Échantillonnage biologique

 

La recherche a effectué de grandes avancées à la fin des années 1980, lorsque nous avons commencé à prendre des biopsies (échantillons de peau et de graisse). Les biopsies prises simultanément avec la photo identification nous permettent de déterminer le sexe et le code génétique des individus, ce qui nous permet de mieux comprendre la structure sociale, la reproduction et éventuellement la généalogie de chacune des espèces étudiées.

 

 

Les échantillons de peau peuvent aussi être utilisés pour déterminer la diète de chaque individu. En se servant des isotopes stables, des analyses en laboratoire permettent de déterminer le niveau trophique auquel les différentes espèces s'alimentent, ce qui est important pour bien comprendre la compétition entre chaque espèce.

 

Puisque certains polluants sont liposolubles et s'accumulent dans les graisses à travers le temps, le gras recueilli dans les biopsies peut être analysé pour déterminer les concentrations de polluants persistants logés dans les graisses, tels que les PCB, pesticides et dioxines, pour n'en nommer que certains.
Certaines de ces substances, maintenant interdites en Amérique du Nord, sont reconnues comme causant de sévères troubles de santé. En effectuant le suivi des concentrations de ces substances dans les animaux étudiés, nous pourrons acquérir une meilleure compréhension du niveau de pollution de leur habitat.
L'étude des graisses nous permet aussi de déterminer le taux d'hormones de grossesses (progestérone), tout comme la testostérone et le niveau d'hormones reliées au stress.
Ces techniques font partie des projets de recherche en cours, et nécessitent un développement continu des capacités d'interprétation pour certains aspects des données.
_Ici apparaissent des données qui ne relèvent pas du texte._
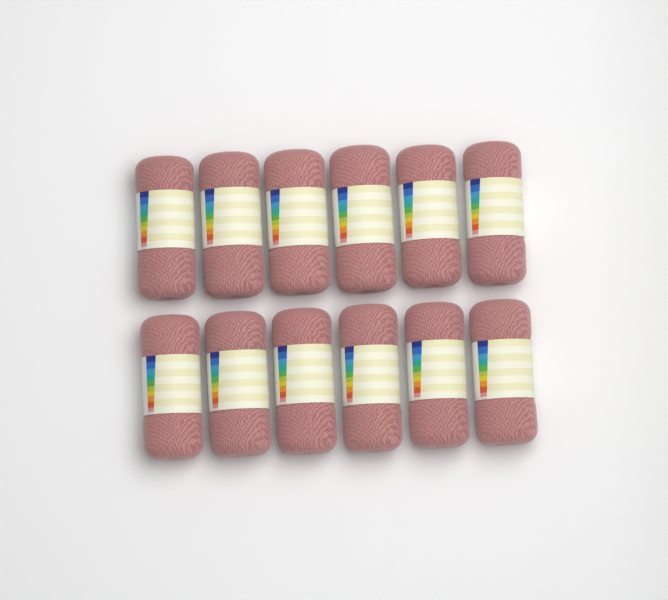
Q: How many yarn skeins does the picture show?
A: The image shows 12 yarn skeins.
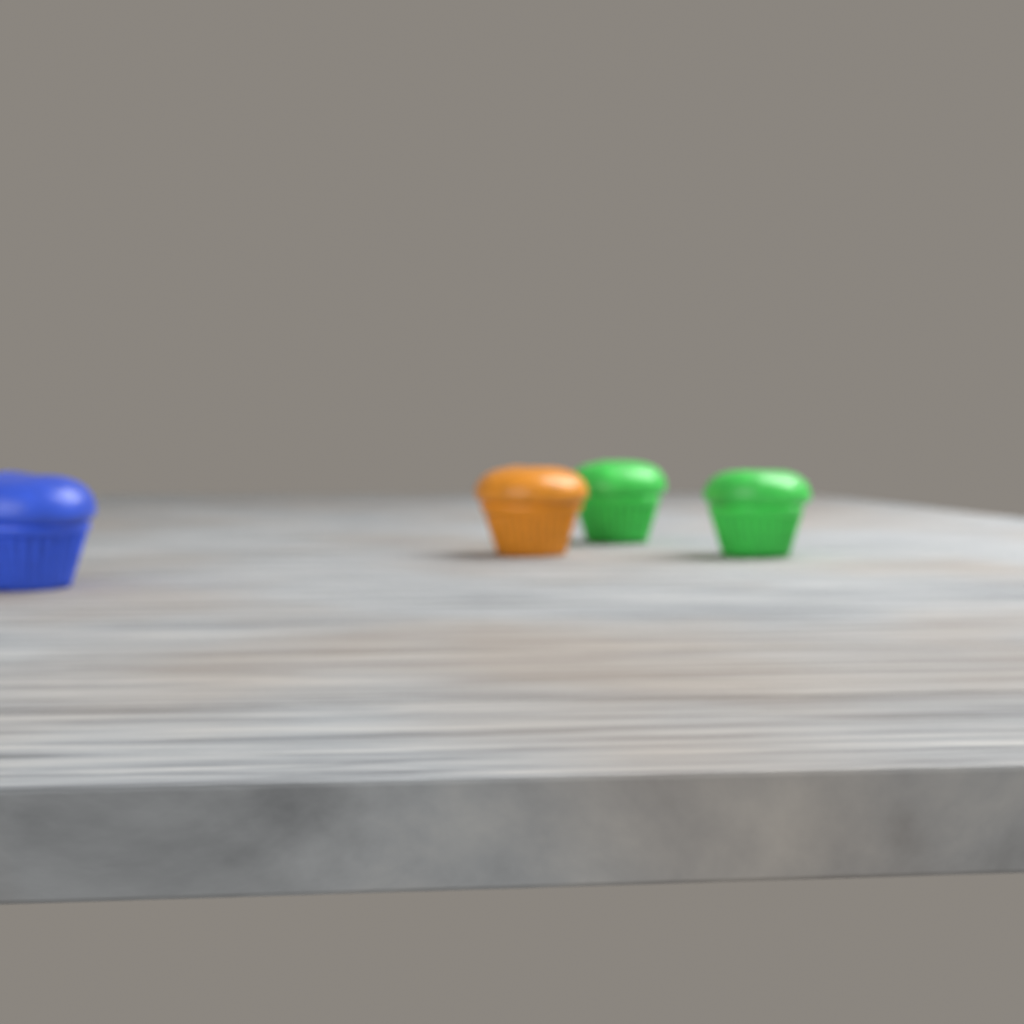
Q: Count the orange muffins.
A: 1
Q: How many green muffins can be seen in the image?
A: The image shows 2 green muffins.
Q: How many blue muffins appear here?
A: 1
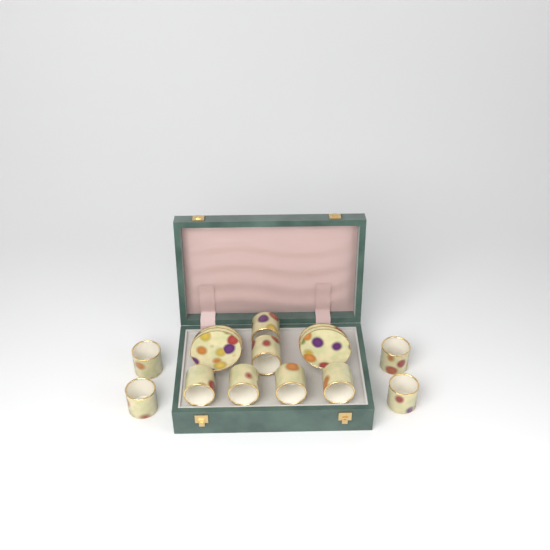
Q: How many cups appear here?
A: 10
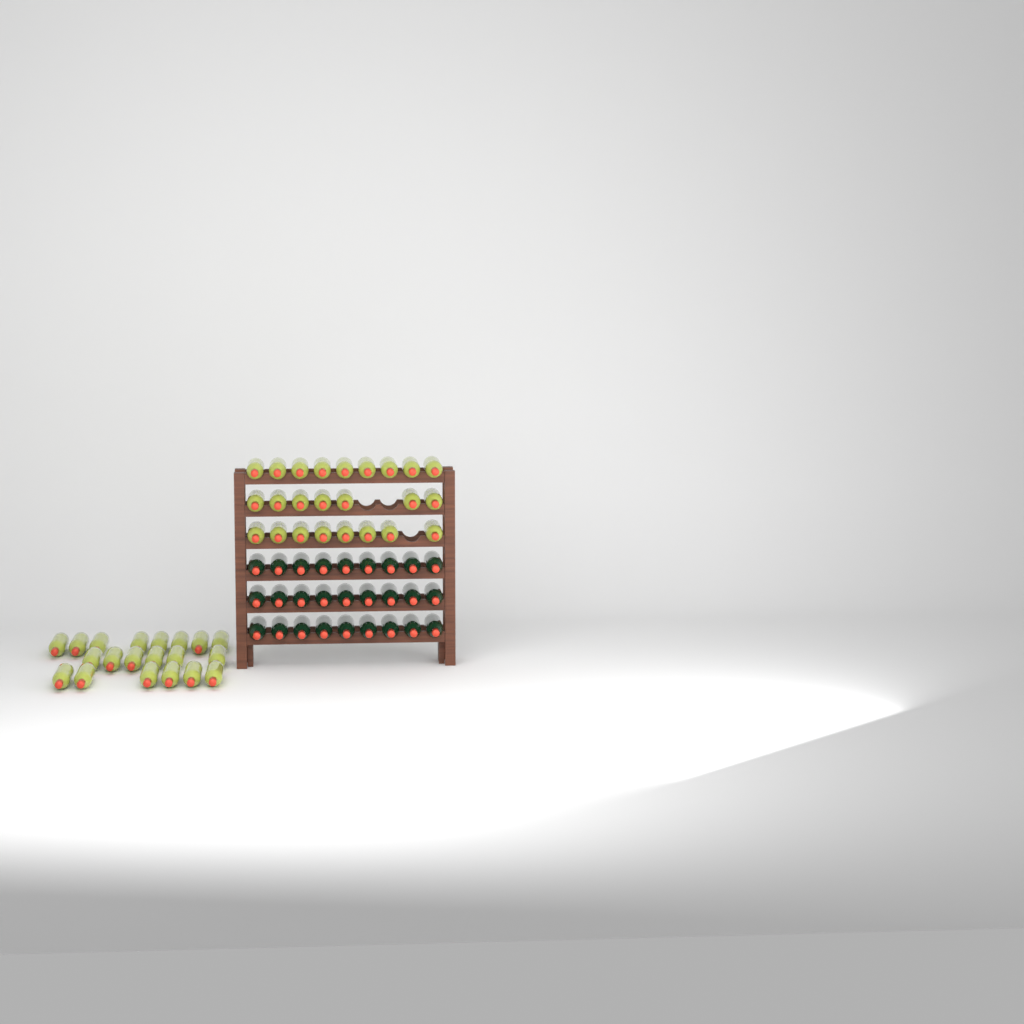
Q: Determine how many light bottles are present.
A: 44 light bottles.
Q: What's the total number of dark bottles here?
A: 27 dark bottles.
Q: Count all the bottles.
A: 71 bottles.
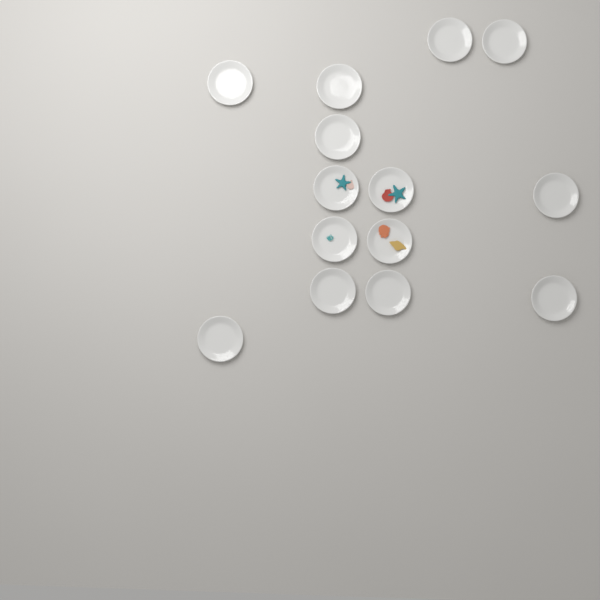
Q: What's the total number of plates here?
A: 14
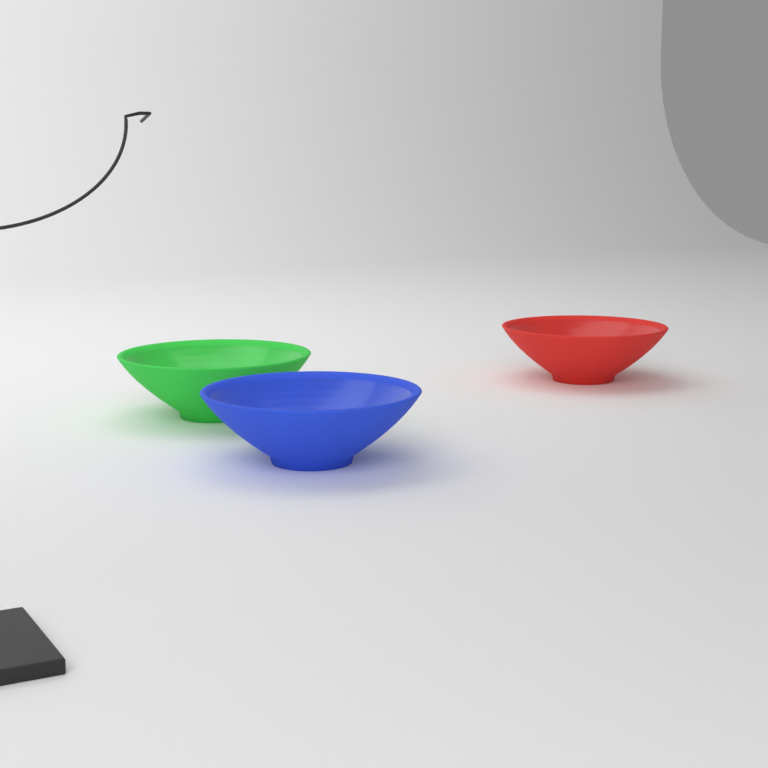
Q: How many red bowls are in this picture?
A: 1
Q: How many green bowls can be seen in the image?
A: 1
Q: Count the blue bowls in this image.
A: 1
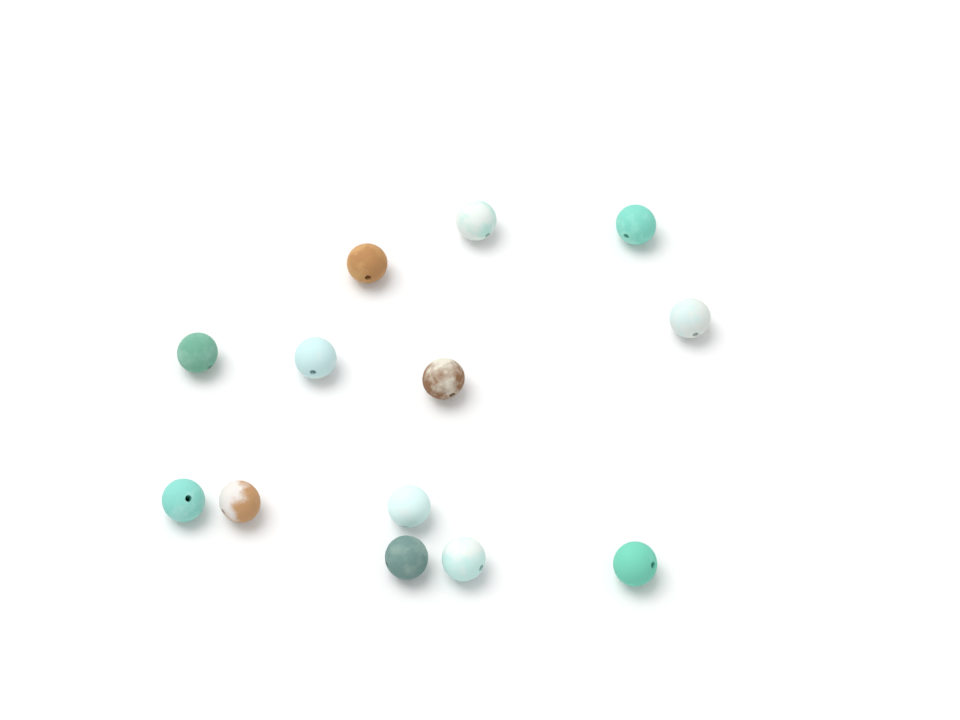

Un aperçu des principaux projets en cours est disponible ci-après.
Les échantillons de biopsies sont récoltés en projetant une fléchette à tête modifiée à l'aide d'une arbalète.
La fléchette est surmontée par une pointe avec des embouts en acier inoxydable ou en titane, qui pénétrera dans la chair de l'animal et dans laquelle se trouve 3 crochets pour retenir l'échantillon à l'intérieur de la pointe. Une bouée spécialement conçue empêche la flèche de pénétrer plus profondément que le tissu épithélial et permet à la flèche de rebondir et de flotter pour être récupérée facilement. Chaque embout est désinfecté avec de l'alcool avant chaque utilisation et chaque embout n'est utilisé qu'une seule fois pour éviter les risques de contamination ou de mélange d'ADN. Nous obtenons en moyenne entre 18 et 25 mm de gras et de peau dans chaque échantillon collecté. Plusieurs études ont été réalisées avec cette technique sans remarquer d'effets négatifs sur l'espèce étudiée. Certains individus réagissent à l'approche des embarcations et parfois au tir de la fléchette, mais retournent à leur comportement initial quelques minutes plus tard. En effet, certains rorquals à bosses réagissent plus aux tirs manqués qu'à ceux réussis.